EXTRAIT
——————

L’entreprise de l’Opposante

[20] M. Weimers affirme que selon une recherche sur Internet, l’Opposante n’utilise pas ONO SUSHI BURRITO AND POKE INC. et/ou ONO SUSHI BURRITO AND POKE comme noms d’entreprise. Toutefois, les détails de la recherche et/ou de tout imprimé de recherche ne sont pas fournis.

[21] M. Weimers affirme que l’Opposante emploie ONO POKE comme nom pour son restaurant, qui n’a été ouvert qu’à Edmonton (Alberta) en juin 2017. La Pièce JW-3 consiste en des imprimés d’articles et de blogues faisant référence à l’ouverture du restaurant ONO POKE CO. de l’Opposante à Edmonton, en Alberta.

Fardeau de preuve et dates pertinentes

[22] C’est à la Requérante qu’incombe le fardeau ultime d’établir, suivant la prépondérance des probabilités, que la Demande est conforme aux exigences de la Loi. Cela signifie que si une conclusion déterminante ne peut être tirée en faveur de la Requérante après examen de tous les éléments de preuve, la question doit être tranchée à l’encontre de la Requérante. Toutefois, l’Opposante doit s’acquitter du fardeau de preuve initial en produisant suffisamment d’éléments de preuve admissibles à partir desquels on pourrait raisonnablement conclure à l’existence des faits allégués à l’appui de chaque motif d’opposition [John Labatt Limited c The Molson Companies Limited (1990), 30 CPR (3d) 293 (CF 1re inst), à la p. 298].

——————

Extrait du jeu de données
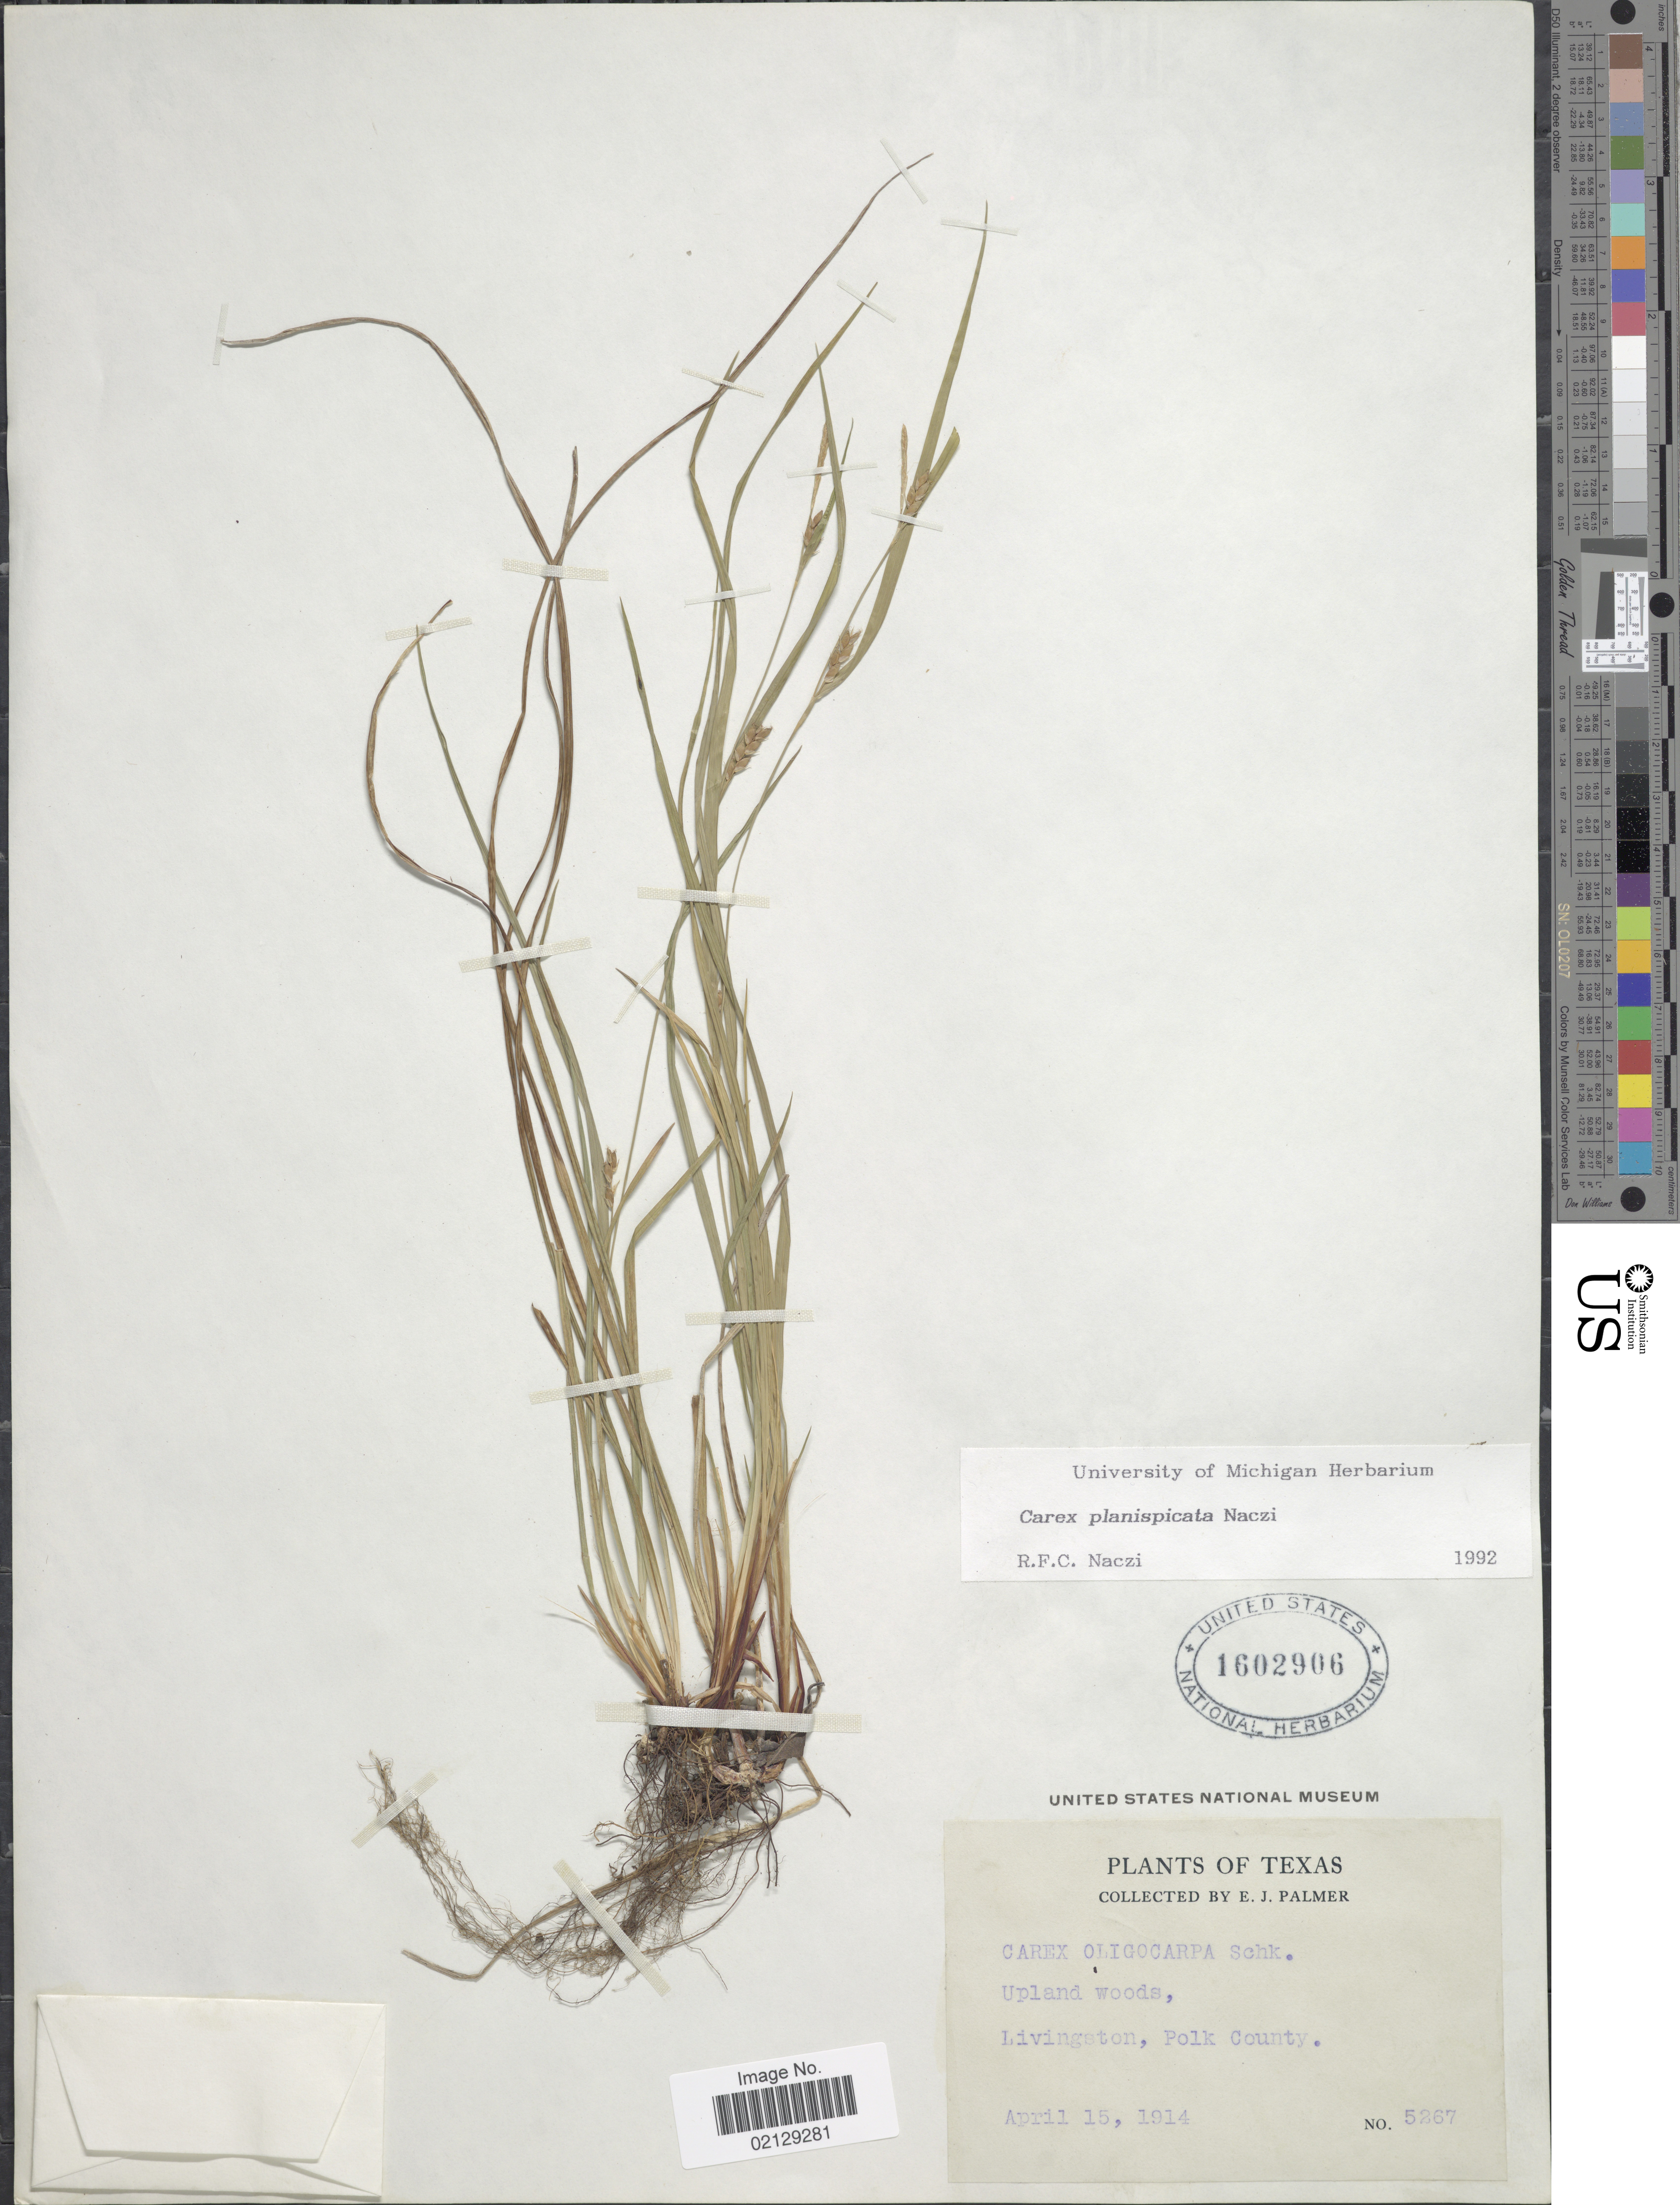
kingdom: Plantae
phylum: Tracheophyta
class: Liliopsida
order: Poales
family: Cyperaceae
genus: Carex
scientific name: Carex planispicata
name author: Naczi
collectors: E. J. Palmer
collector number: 5267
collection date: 1914-04-15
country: United States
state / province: Texas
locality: Upland woods, Livingston, Polk County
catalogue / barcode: US 1602906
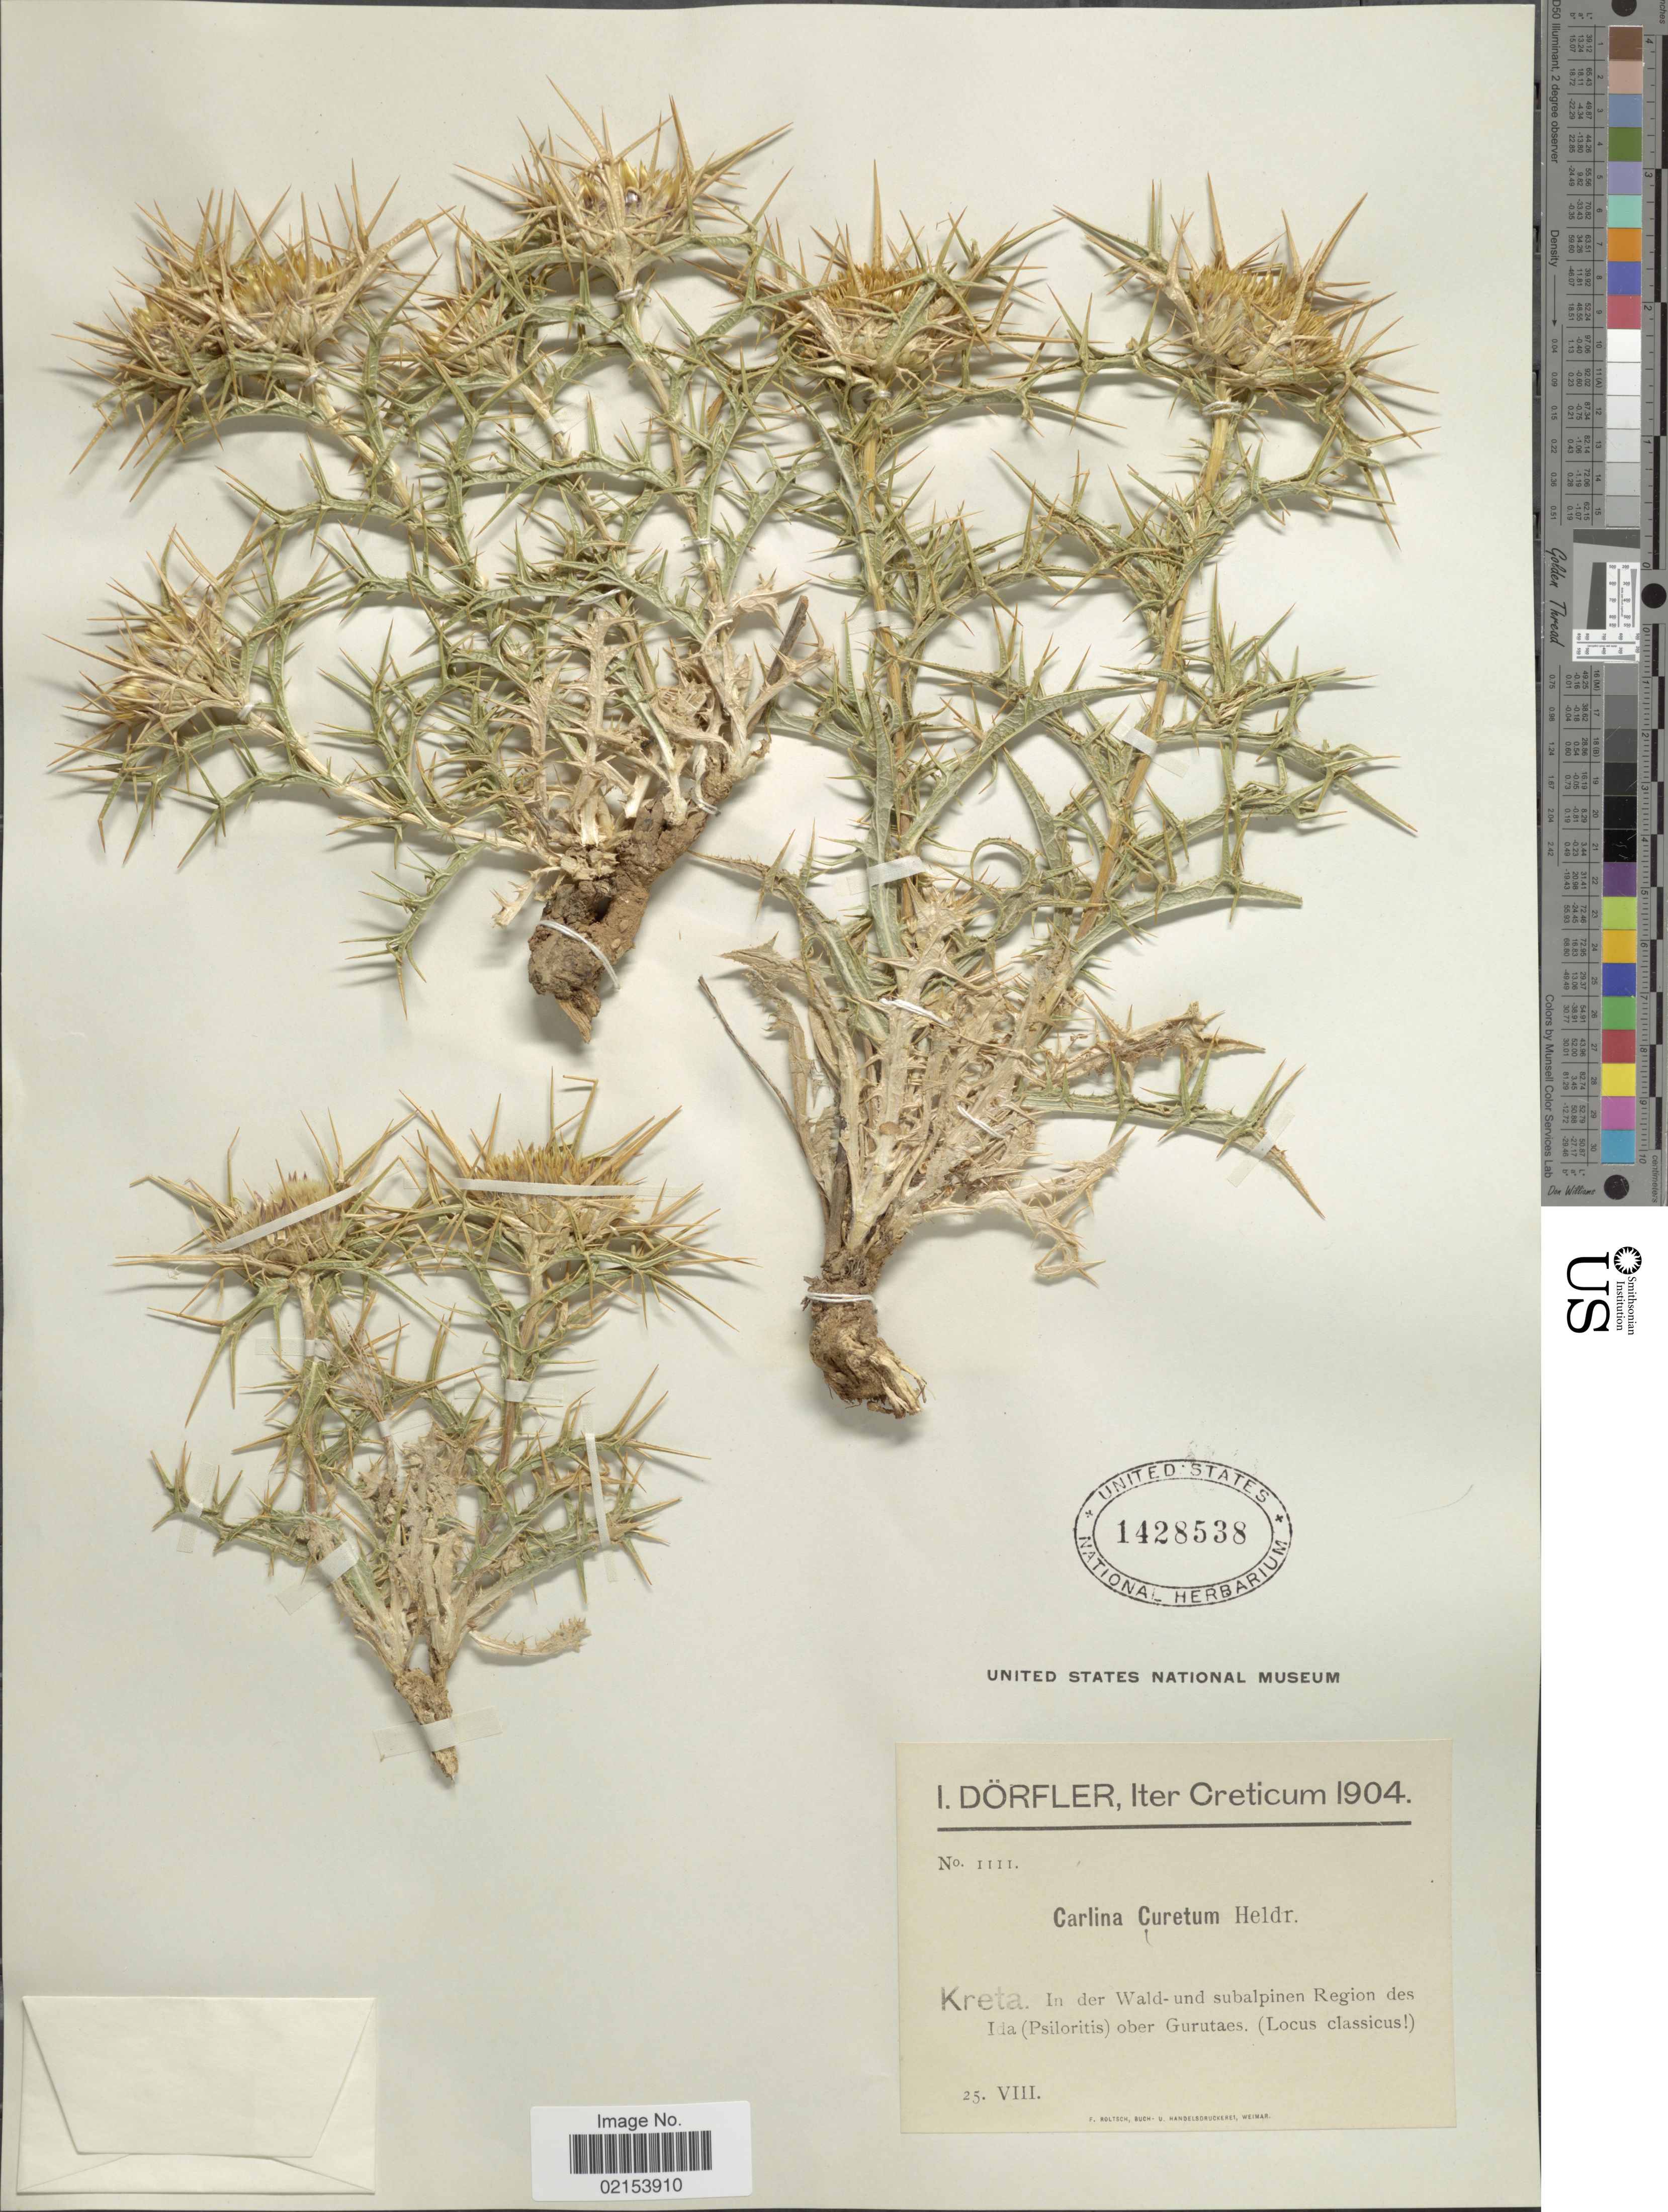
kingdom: Plantae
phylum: Tracheophyta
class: Magnoliopsida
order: Asterales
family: Asteraceae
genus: Carlina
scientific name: Carlina curetum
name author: Heldr.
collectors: I. Dörfler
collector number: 1111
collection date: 1904-08-25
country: Greece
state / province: Crete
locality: Kreta. In der Wald-Und subalpinen Region des Ida (Psiloritis) ober Gurutaes. Creticum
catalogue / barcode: US 1428538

——————

CONSIGNES
1/ Selon l'extrait, dans quelle ville le restaurant ONO POKE de l'Opposante a-t-il ouvert ?
2/ Recopiez tout le passage de l'extrait, depuis « [20] M. Weimers » jusqu'à « Edmonton, en Alberta. ».

RÉPONSES FOURNIES
1/ À Edmonton, en Alberta.

2/
[20] M. Weimers affirme que selon une recherche sur Internet, l’Opposante n’utilise pas ONO SUSHI BURRITO AND POKE INC. et/ou ONO SUSHI BURRITO AND POKE comme noms d’entreprise. Toutefois, les détails de la recherche et/ou de tout imprimé de recherche ne sont pas fournis.

[21] M. Weimers affirme que l’Opposante emploie ONO POKE comme nom pour son restaurant, qui n’a été ouvert qu’à Edmonton (Alberta) en juin 2017. La Pièce JW-3 consiste en des imprimés d’articles et de blogues faisant référence à l’ouverture du restaurant ONO POKE CO. de l’Opposante à Edmonton, en Alberta.